| TESTO |
------------------------------------------------

Jovane (Microsoft): "Meno burocrazia e largo ai giovani"

IL RILANCIO DELL'ITALIA

L'Ad della filiale italiana accende i riflettori sul valore delle risorse umane e lo sviluppo di settori strategici, a partire da scuola, sanità e giustizia. Strategico il ruolo delle donne: "Incentiviamo il telelavoro"

di F.M.
Meno burocrazia e largo ai giovani e alle donne. È la ricetta che l’amministratore delegato di Microsoft Italia dà in un’intervista rilasciata a Il Giornale.
Secondo Jovane l’Italia “è spesso un Paese che spesso non rischia. E invece potrebbe farlo, investendo sulle persone. E lo dico anche per il settore pubblico” dove ci sono i numeri per funzionare meglio. “Si tratta solo di motivare le professionalità, ci vuole un cambiamento di rotta”. Ovvero giovani motivati e preparati al comando accompagnati, però, “da qualcuno con maggiore esperienza che lo guidi e corregga la rotta”.

E, in questo senso, il buon esempio la dà lo strategia messa in campo dalla filiale italiana di Redmond. “Anche in periodo di crisi, abbiamo assunto giovani dall’università – precisa l’Ad -. Li mandiamo due anni in giro per i nostri uffici nel mondo a lavorare e a studiare. E poi diamo loro gli incarichi che si sono guadagnati”.

------------------------------------------------

| ELENCO DATI |
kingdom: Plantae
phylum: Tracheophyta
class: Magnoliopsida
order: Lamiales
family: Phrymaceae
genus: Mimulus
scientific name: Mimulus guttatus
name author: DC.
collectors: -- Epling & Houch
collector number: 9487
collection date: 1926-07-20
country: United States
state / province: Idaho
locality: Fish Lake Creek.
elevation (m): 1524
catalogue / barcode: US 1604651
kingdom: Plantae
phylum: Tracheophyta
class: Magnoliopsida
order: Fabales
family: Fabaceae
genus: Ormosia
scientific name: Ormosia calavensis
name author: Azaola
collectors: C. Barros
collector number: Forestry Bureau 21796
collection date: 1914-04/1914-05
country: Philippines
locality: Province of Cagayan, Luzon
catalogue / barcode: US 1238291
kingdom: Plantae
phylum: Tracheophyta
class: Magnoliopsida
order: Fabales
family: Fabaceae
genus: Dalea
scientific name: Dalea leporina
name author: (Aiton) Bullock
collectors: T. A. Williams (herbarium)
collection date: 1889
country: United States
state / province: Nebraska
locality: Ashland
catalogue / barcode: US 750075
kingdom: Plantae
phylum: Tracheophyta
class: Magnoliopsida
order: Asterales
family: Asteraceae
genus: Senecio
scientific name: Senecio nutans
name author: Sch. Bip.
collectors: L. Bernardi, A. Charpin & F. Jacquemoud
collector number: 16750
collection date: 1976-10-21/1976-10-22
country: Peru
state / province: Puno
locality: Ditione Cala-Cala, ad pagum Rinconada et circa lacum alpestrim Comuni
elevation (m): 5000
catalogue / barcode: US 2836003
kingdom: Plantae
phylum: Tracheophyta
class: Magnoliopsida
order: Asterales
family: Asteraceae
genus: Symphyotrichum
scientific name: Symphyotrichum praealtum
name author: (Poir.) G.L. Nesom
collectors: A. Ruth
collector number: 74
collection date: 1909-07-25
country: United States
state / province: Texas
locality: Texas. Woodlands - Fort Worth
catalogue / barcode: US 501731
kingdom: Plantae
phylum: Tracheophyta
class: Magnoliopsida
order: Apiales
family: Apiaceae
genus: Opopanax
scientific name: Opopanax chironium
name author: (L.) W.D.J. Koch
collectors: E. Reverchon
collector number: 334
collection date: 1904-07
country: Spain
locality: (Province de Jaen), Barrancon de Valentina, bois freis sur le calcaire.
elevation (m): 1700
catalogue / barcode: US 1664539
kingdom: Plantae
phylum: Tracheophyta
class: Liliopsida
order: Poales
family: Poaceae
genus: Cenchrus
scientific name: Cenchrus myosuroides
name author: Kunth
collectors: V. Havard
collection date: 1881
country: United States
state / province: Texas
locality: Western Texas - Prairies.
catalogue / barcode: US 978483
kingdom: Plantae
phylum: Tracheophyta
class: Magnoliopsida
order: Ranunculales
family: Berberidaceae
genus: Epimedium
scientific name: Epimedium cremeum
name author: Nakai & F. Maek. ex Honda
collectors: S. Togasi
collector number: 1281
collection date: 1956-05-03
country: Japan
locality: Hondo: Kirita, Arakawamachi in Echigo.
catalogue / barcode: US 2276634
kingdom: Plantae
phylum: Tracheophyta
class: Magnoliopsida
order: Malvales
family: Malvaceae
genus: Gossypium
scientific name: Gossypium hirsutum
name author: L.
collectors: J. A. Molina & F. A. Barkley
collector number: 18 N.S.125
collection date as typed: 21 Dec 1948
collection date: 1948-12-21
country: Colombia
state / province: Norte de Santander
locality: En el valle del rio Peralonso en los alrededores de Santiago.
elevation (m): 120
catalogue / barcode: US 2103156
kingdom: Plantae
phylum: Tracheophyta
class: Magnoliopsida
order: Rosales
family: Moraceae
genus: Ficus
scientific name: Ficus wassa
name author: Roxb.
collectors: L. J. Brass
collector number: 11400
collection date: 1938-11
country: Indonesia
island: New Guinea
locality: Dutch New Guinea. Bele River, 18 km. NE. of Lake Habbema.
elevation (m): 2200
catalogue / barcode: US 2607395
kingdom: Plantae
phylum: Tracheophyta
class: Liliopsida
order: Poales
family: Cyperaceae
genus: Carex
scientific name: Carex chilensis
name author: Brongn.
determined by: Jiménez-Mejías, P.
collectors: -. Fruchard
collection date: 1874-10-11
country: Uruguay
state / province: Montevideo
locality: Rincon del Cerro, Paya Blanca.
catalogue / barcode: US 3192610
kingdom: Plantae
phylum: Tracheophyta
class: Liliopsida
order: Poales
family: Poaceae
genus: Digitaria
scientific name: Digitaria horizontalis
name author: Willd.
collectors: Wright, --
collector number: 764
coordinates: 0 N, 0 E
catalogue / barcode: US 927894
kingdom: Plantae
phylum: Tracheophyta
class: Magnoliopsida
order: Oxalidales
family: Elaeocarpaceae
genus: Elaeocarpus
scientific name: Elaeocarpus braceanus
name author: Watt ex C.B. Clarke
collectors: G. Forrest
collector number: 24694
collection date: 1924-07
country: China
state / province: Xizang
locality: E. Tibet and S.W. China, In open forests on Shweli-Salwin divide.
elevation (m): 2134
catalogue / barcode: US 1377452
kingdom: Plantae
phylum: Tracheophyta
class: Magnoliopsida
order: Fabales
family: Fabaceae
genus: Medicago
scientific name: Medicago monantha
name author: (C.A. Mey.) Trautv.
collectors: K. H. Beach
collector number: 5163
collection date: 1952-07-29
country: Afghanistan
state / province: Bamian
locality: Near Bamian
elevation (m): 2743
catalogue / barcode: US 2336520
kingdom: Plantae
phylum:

------------------------------------------------

| AZIONE RICHIESTA |
Modifica il testo su Microsoft Italia in tutto il tratto che va da "Meno burocrazia e largo ai giovani e" fino a "a Il Giornale.", mettendo "proposta" al posto di "ricetta". I record non hanno alcun ruolo in questo.

| RISPOSTA |
Meno burocrazia e largo ai giovani e alle donne. È la proposta che l’amministratore delegato di Microsoft Italia dà in un’intervista rilasciata a Il Giornale.